**Data for this exercise**.
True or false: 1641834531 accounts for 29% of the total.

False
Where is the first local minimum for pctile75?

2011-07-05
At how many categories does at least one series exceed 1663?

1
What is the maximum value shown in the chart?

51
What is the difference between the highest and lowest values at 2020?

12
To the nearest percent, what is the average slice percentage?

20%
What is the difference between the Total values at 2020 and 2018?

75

--

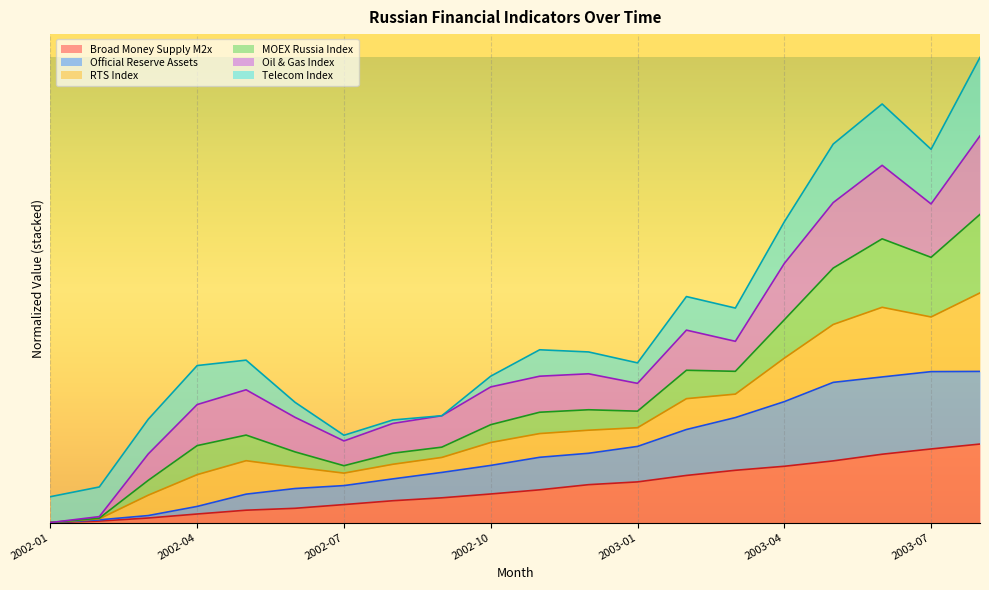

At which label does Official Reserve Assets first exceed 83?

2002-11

**Task statement**.
Rewrite the part of the data that opens with the line containing "True or false: 1641834531" and closes with the line containing "What is the difference between the Total", putting "gap" wherever "difference" appears and changing nothing else.

**Completed task**.
True or false: 1641834531 accounts for 29% of the total.

False
Where is the first local minimum for pctile75?

2011-07-05
At how many categories does at least one series exceed 1663?

1
What is the maximum value shown in the chart?

51
What is the gap between the highest and lowest values at 2020?

12
To the nearest percent, what is the average slice percentage?

20%
What is the gap between the Total values at 2020 and 2018?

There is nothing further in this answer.